### What you will do
Pick up the letters to the editor on politics and confession after their last sentence and keep writing them.

### Given text
The Common Good
Re “The Political Gets Personal” (Editorial, 3/6): Seeking the common good has been largely forgotten in politics lately. The Republican refusal to participate in governing during the Obama administration was a prime example. Not all purchases have a political aim, but in the current worship of money, boycotting products and companies is a way of refusing to worship at a particular altar. Sometimes that is the only way to be heard.
Lisa Weber
Online Comment
Sympathizing With the Skittish
Re “Hate Confession?” by James Martin, S.J. (Last Take, 3/6): I totally sympathize with the skittish. I didn’t go to confession at all for at least 25 years, and now I go twice a year and that is plenty for me. I try to do everything right—that is, prepare ahead of time—but I still get terrified. This is no fault of the priests—so far they have all been kind and have said moderately helpful things. Here’s my advice for the reluctant: Don’t expect to feel better, or to get advice on solving your problems, or to be unburdened. Just do it because you can. Confession is an opportunity for an encounter with Christ that is unlike any other, and if you believe in the sacrament you know you are forgiven, even if you aren’t feeling anything. I think that’s plenty. (And many times, you do end up feeling better—if not right away—and you do get some good advice. But those things are a bonus.)

Items drawn from a dataset:
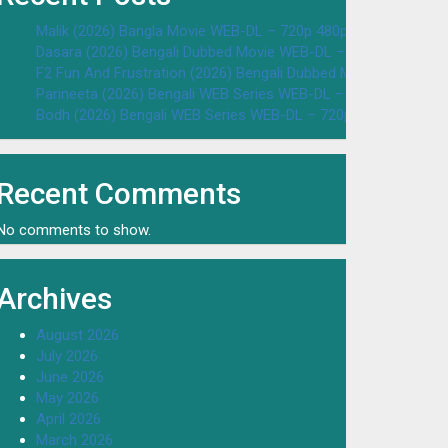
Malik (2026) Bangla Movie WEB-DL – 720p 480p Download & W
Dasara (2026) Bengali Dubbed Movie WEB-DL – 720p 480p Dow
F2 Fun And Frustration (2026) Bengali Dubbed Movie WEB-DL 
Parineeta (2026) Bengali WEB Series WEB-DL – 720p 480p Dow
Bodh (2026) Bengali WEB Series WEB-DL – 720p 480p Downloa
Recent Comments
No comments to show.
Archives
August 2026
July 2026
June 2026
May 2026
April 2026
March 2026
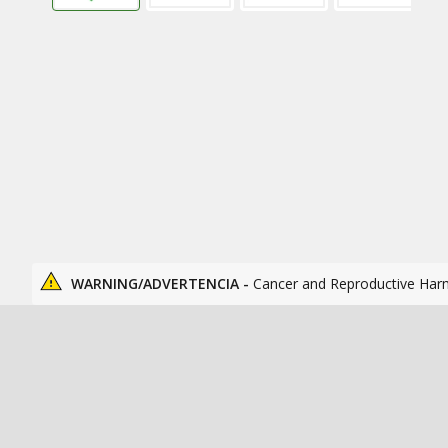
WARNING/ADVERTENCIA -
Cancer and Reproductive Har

### Result of the exercise
Kate Gallagher
Online Comment
Persuasive and Telling
Re “Social Studies,” by Gus Hardy (3/6): What a profoundly insightful, touching and honest piece. I worked in education and special education for 45 years, the vast majority of those in a school that specialized in teaching and treating children with a variety of challenges, including those on the autism spectrum. The author avoided the clinical lingo of “theory of mind” and “circumscribed interests” that often dominates the professional literature on autism. Instead he goes right to the heart of it all and acknowledges his personal struggle and how he deals with it—and he does it magnificently. I have always found first-person descriptions of autism to be the most persuasive and telling, but few capture the condition as Mr. Hardy has, with such determination. It is disappointing that he still encounters people who are simultaneously insensitive and oblivious to his challenges. What is uplifting, however, is that such encounters only spur Mr. Hardy on. Spectacular!
Charles P. Conroy
Lancaster, Mass.
Niche in the Church
We need more authors like Mr. Hardy; he gives a positive perspective to something that is not discussed in the church. I can’t tell you how this article helped me. Like Mr. Hardy, I have a form of autism and have struggled to find my niche in the church.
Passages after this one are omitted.